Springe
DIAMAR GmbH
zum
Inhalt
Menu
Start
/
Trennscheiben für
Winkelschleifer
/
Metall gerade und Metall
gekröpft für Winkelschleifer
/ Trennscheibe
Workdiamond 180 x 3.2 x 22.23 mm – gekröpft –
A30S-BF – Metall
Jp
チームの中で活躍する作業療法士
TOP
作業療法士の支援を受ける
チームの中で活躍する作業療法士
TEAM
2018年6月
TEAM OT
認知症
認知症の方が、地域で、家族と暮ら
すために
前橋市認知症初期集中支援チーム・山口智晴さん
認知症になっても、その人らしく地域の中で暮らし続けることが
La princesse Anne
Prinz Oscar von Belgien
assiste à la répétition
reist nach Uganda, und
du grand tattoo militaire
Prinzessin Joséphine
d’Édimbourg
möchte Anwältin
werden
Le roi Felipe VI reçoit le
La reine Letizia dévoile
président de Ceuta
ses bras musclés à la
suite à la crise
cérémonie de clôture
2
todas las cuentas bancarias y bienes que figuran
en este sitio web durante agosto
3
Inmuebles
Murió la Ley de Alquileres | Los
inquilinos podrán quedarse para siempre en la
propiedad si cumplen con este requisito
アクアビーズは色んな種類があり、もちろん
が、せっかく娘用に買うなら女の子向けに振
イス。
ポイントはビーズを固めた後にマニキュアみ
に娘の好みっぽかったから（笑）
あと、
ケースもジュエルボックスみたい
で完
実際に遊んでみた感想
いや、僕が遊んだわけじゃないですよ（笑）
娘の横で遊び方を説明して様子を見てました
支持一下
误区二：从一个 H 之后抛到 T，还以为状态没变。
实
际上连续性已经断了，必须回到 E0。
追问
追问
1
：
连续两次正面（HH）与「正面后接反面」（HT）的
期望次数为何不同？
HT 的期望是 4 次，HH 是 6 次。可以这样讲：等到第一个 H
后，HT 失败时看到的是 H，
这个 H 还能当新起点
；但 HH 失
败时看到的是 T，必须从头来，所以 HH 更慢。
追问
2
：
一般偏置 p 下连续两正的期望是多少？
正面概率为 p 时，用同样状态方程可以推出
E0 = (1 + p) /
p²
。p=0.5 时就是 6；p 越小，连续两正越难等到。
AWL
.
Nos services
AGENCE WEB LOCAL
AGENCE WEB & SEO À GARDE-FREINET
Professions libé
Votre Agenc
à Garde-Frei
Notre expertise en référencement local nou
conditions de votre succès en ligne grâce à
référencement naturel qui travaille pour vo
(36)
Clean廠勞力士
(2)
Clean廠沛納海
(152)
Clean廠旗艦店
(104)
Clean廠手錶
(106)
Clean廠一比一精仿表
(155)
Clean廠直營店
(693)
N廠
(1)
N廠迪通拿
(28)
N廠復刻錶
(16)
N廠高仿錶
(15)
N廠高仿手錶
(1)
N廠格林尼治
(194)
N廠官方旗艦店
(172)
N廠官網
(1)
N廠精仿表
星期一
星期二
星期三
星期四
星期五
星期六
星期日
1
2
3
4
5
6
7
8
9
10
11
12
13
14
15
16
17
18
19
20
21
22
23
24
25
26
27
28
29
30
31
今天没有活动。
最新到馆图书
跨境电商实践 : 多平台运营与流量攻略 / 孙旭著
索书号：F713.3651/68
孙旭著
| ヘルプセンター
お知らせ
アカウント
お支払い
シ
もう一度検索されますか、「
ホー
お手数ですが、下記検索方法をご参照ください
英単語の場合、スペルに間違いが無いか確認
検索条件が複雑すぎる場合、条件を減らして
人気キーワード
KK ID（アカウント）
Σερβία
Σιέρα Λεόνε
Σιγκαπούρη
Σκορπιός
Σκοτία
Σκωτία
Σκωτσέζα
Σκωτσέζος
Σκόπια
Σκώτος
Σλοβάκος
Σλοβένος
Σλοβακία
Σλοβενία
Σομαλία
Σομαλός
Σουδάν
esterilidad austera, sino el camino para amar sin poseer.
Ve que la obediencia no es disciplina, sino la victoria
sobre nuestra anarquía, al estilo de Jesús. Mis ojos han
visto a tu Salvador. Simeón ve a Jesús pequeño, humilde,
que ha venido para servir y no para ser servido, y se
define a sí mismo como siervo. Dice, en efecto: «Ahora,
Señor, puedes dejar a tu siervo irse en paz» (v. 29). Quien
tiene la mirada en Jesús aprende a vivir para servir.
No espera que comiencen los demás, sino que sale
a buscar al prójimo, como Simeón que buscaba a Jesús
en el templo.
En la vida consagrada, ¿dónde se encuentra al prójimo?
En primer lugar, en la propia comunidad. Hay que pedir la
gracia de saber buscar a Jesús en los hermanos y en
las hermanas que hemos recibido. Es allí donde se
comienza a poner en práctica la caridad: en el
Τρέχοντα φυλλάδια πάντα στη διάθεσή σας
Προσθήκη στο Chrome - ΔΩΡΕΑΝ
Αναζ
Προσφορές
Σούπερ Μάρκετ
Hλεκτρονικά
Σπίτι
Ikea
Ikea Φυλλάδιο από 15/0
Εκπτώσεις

-*-*-

• _Your assignment_: Transcribe all of the records above without altering anything.

• _Task response_:
Springe
DIAMAR GmbH
zum
Inhalt
Menu
Start
/
Trennscheiben für
Winkelschleifer
/
Metall gerade und Metall
gekröpft für Winkelschleifer
/ Trennscheibe
Workdiamond 180 x 3.2 x 22.23 mm – gekröpft –
A30S-BF – Metall
Jp
チームの中で活躍する作業療法士
TOP
作業療法士の支援を受ける
チームの中で活躍する作業療法士
TEAM
2018年6月
TEAM OT
認知症
認知症の方が、地域で、家族と暮ら
すために
前橋市認知症初期集中支援チーム・山口智晴さん
認知症になっても、その人らしく地域の中で暮らし続けることが
La princesse Anne
Prinz Oscar von Belgien
assiste à la répétition
reist nach Uganda, und
du grand tattoo militaire
Prinzessin Joséphine
d’Édimbourg
möchte Anwältin
werden
Le roi Felipe VI reçoit le
La reine Letizia dévoile
président de Ceuta
ses bras musclés à la
suite à la crise
cérémonie de clôture
2
todas las cuentas bancarias y bienes que figuran
en este sitio web durante agosto
3
Inmuebles
Murió la Ley de Alquileres | Los
inquilinos podrán quedarse para siempre en la
propiedad si cumplen con este requisito
アクアビーズは色んな種類があり、もちろん
が、せっかく娘用に買うなら女の子向けに振
イス。
ポイントはビーズを固めた後にマニキュアみ
に娘の好みっぽかったから（笑）
あと、
ケースもジュエルボックスみたい
で完
実際に遊んでみた感想
いや、僕が遊んだわけじゃないですよ（笑）
娘の横で遊び方を説明して様子を見てました
支持一下
误区二：从一个 H 之后抛到 T，还以为状态没变。
实
际上连续性已经断了，必须回到 E0。
追问
追问
1
：
连续两次正面（HH）与「正面后接反面」（HT）的
期望次数为何不同？
HT 的期望是 4 次，HH 是 6 次。可以这样讲：等到第一个 H
后，HT 失败时看到的是 H，
这个 H 还能当新起点
；但 HH 失
败时看到的是 T，必须从头来，所以 HH 更慢。
追问
2
：
一般偏置 p 下连续两正的期望是多少？
正面概率为 p 时，用同样状态方程可以推出
E0 = (1 + p) /
p²
。p=0.5 时就是 6；p 越小，连续两正越难等到。
AWL
.
Nos services
AGENCE WEB LOCAL
AGENCE WEB & SEO À GARDE-FREINET
Professions libé
Votre Agenc
à Garde-Frei
Notre expertise en référencement local nou
conditions de votre succès en ligne grâce à
référencement naturel qui travaille pour vo
(36)
Clean廠勞力士
(2)
Clean廠沛納海
(152)
Clean廠旗艦店
(104)
Clean廠手錶
(106)
Clean廠一比一精仿表
(155)
Clean廠直營店
(693)
N廠
(1)
N廠迪通拿
(28)
N廠復刻錶
(16)
N廠高仿錶
(15)
N廠高仿手錶
(1)
N廠格林尼治
(194)
N廠官方旗艦店
(172)
N廠官網
(1)
N廠精仿表
星期一
星期二
星期三
星期四
星期五
星期六
星期日
1
2
3
4
5
6
7
8
9
10
11
12
13
14
15
16
17
18
19
20
21
22
23
24
25
26
27
28
29
30
31
今天没有活动。
最新到馆图书
跨境电商实践 : 多平台运营与流量攻略 / 孙旭著
索书号：F713.3651/68
孙旭著
| ヘルプセンター
お知らせ
アカウント
お支払い
シ
もう一度検索されますか、「
ホー
お手数ですが、下記検索方法をご参照ください
英単語の場合、スペルに間違いが無いか確認
検索条件が複雑すぎる場合、条件を減らして
人気キーワード
KK ID（アカウント）
Σερβία
Σιέρα Λεόνε
Σιγκαπούρη
Σκορπιός
Σκοτία
Σκωτία
Σκωτσέζα
Σκωτσέζος
Σκόπια
Σκώτος
Σλοβάκος
Σλοβένος
Σλοβακία
Σλοβενία
Σομαλία
Σομαλός
Σουδάν
esterilidad austera, sino el camino para amar sin poseer.
Ve que la obediencia no es disciplina, sino la victoria
sobre nuestra anarquía, al estilo de Jesús. Mis ojos han
visto a tu Salvador. Simeón ve a Jesús pequeño, humilde,
que ha venido para servir y no para ser servido, y se
define a sí mismo como siervo. Dice, en efecto: «Ahora,
Señor, puedes dejar a tu siervo irse en paz» (v. 29). Quien
tiene la mirada en Jesús aprende a vivir para servir.
No espera que comiencen los demás, sino que sale
a buscar al prójimo, como Simeón que buscaba a Jesús
en el templo.
En la vida consagrada, ¿dónde se encuentra al prójimo?
En primer lugar, en la propia comunidad. Hay que pedir la
gracia de saber buscar a Jesús en los hermanos y en
las hermanas que hemos recibido. Es allí donde se
comienza a poner en práctica la caridad: en el
Τρέχοντα φυλλάδια πάντα στη διάθεσή σας
Προσθήκη στο Chrome - ΔΩΡΕΑΝ
Αναζ
Προσφορές
Σούπερ Μάρκετ
Hλεκτρονικά
Σπίτι
Ikea
Ikea Φυλλάδιο από 15/0
Εκπτώσεις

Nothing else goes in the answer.